The Kolkata airport, which had been shut, was left flooded and many structures within damaged. Amphan also ripped through Bengal’s coastal districts of North and South 24 Paraganas with heavy rain and windstorm blowing away thatched houses, uprooting trees, electric poles and flooding low-lying areas.

Prime Minister Narendra Modi made an aerial survey of affected regions yesterday, alongside Ms Banerjee and Governor Jagdeep Dhankhar, after which he announced assistance worth Rs 1,000 crore for Bengal and Rs 500 crore for Odisha.

In a sign the focus, for now, may be on relief and rehabilitation efforts, Mr Dhankhar, whose interactions with the Chief Minister are usually acrimonious, today praised her decision to seek the Army’s support.

“A good move (by) Mamata Banerjee to seek support and assistance of Army.
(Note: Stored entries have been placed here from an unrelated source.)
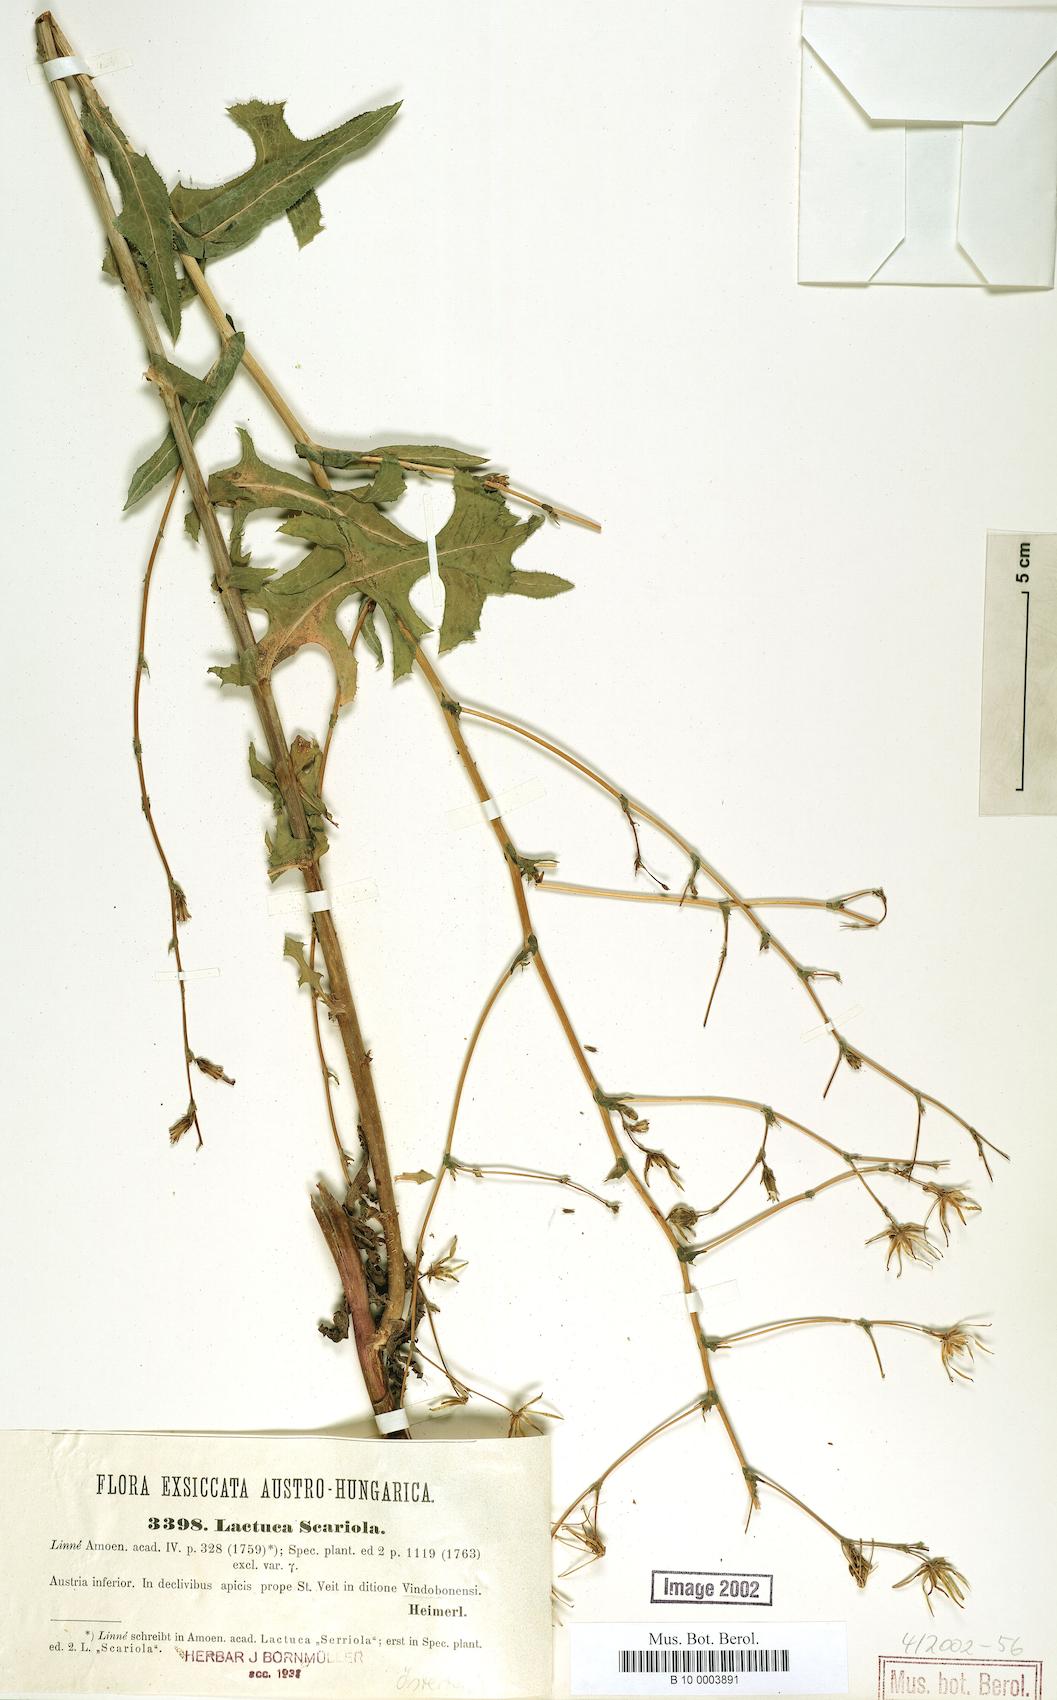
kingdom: Plantae
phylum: Tracheophyta
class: Magnoliopsida
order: Asterales
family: Asteraceae
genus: Lactuca
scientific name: Lactuca serriola
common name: Prickly lettuce
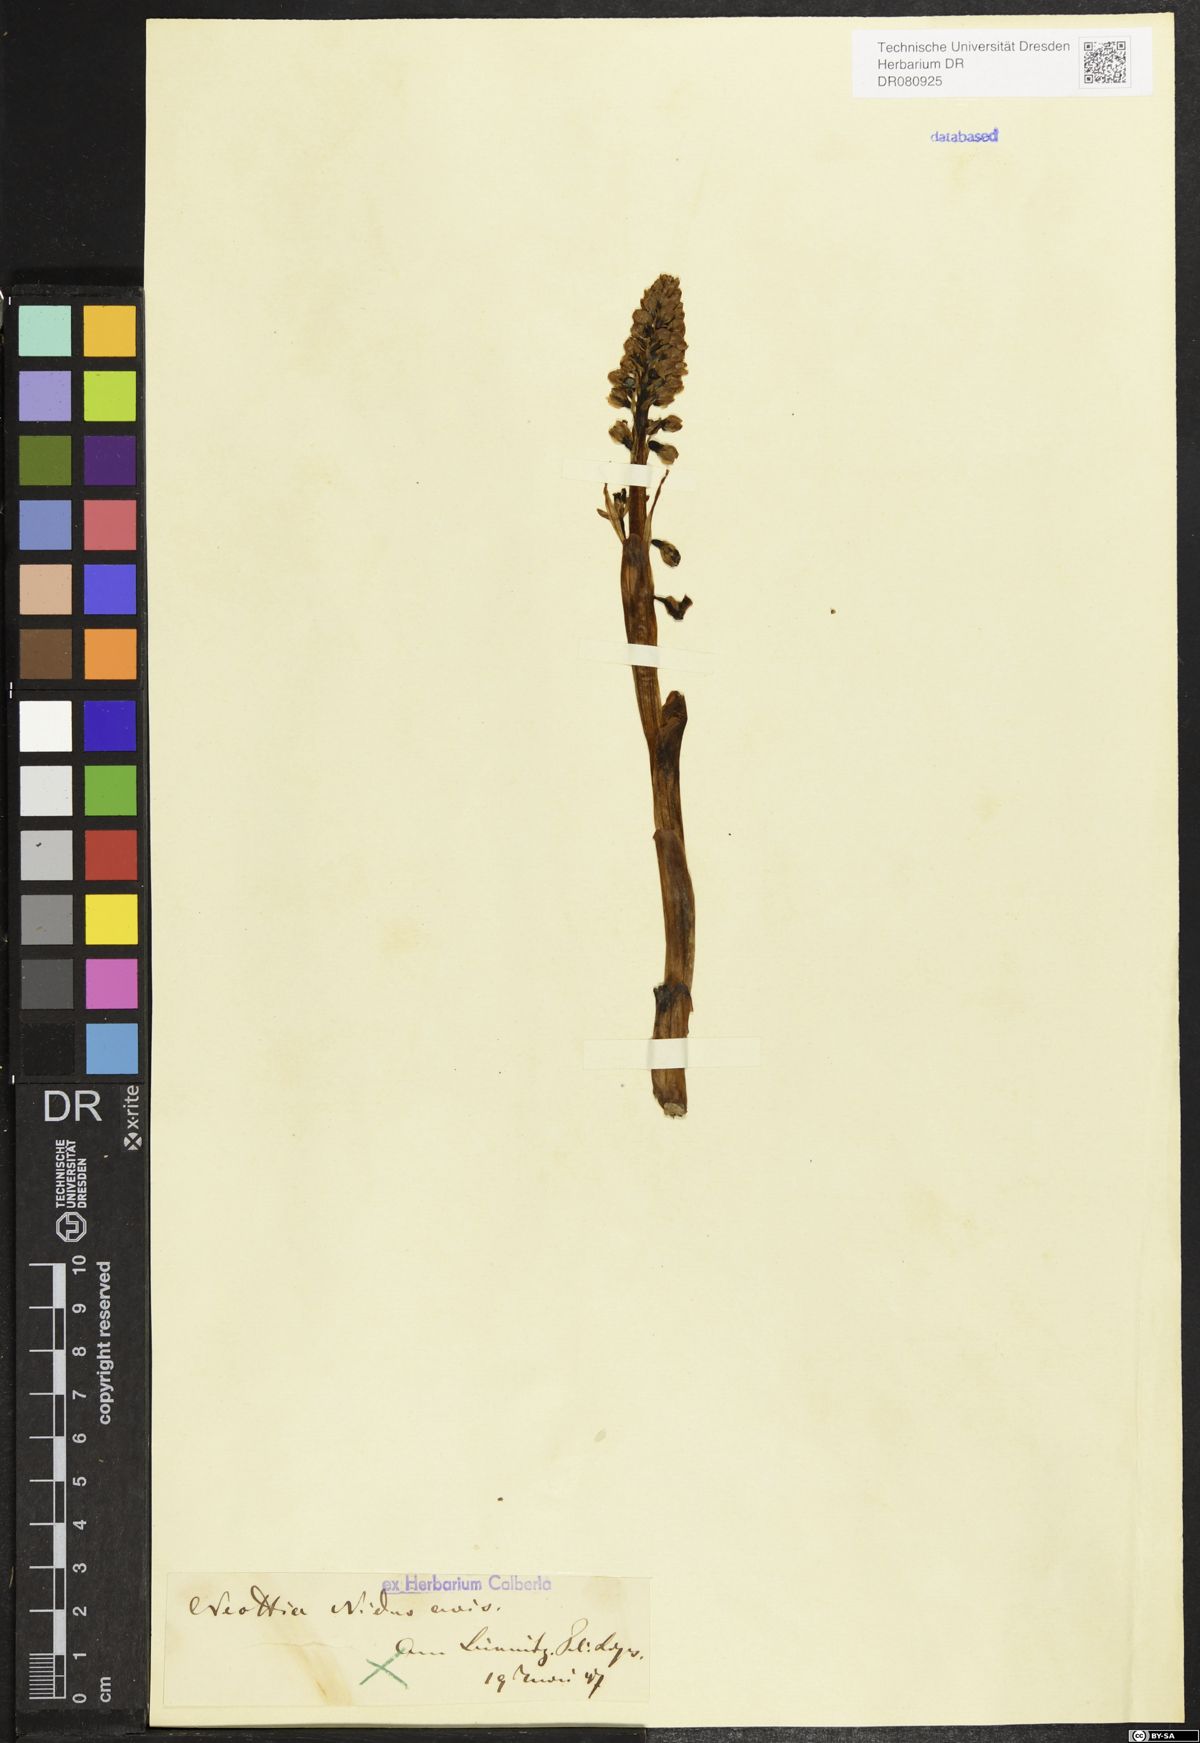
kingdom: Plantae
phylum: Tracheophyta
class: Liliopsida
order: Asparagales
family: Orchidaceae
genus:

These are trying time(s) and (I) appeal to people to keep calm. Authorities must restore connectivity, electricity and other services at the earliest,” the Governor’s tweet read.

Amphan was the worst cyclone in Bengal in 283 years. In 1737, the Great Bengal Cyclone killed an estimated 300,000 people. In 1999, Odisha was hit by a super cyclone that left nearly 10,000 dead.